### Exercise text
--------------------------------
Those are the talks that stand out most to me as being especially significant. A few more honorable mentions (in addition to the ones mentioned in the discussion above) might include Dieter F. Uchtdorf’s “You Are My Hands” for its beautiful expression of how we can serve as Christ’s hands in serving our fellow human beings; Dallin H. Oaks’s “Two Lines of Communication” for its efforts to balance personal revelation with the right of Church leaders to receive revelation for Church members; Russell M. Nelson’s “The Sabbath Is a Delight” for its connections to an initiative to focus on Sabbath day observance (there was some research that indicated that Sabbath day observance was key to lasting, inter-generational commitment to the Church, which led to an increased emphasis on the idea for a while, including some in-Church trainings); and Dale G. Renlund’s “Abound with Blessings” because of its efforts to work through the balance between works and grace in ways that have some interesting parallels with the Eastern Orthodox belief in synergeia or cooperative salvation.
I recognize that this list is shaped by my own perspectives and interests, so I’m curious to hear your thoughts as well. Do you agree that these talks belong on a list of “most significant general conference talks of the 2010s”? What are the talks that I missed that you would include and why?
 Sterling McMurrin, The Theological Foundations of the Mormon Religion (Salt Lake City: University of Utah Press, 1965), 82.
--------------------------------
### Data section
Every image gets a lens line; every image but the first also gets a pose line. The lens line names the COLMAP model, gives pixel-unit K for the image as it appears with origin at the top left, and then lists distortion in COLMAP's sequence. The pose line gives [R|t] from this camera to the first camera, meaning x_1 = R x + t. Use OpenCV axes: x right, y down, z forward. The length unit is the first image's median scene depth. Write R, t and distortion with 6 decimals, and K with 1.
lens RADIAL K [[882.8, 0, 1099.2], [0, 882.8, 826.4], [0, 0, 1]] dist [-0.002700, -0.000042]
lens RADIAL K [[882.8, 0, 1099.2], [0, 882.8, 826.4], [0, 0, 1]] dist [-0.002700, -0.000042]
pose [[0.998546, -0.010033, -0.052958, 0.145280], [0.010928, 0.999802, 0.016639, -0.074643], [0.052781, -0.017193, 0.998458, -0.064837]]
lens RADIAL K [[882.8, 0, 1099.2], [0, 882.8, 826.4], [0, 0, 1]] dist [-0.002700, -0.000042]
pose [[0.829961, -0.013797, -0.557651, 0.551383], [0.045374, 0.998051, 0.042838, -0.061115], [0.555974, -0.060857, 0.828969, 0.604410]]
--------------------------------
### Assignment
Answer these questions from the text on general conference talks:
1. Which talk is named for its expression of how people can serve as Christ's hands?
2. Which decade does the proposed list of most significant general conference talks cover?
3. What year of publication is given for Sterling McMurrin's The Theological Foundations of the Mormon Religion?

### Solution to this problem
1. Dieter F. Uchtdorf's "You Are My Hands"
2. The 2010s
3. 1965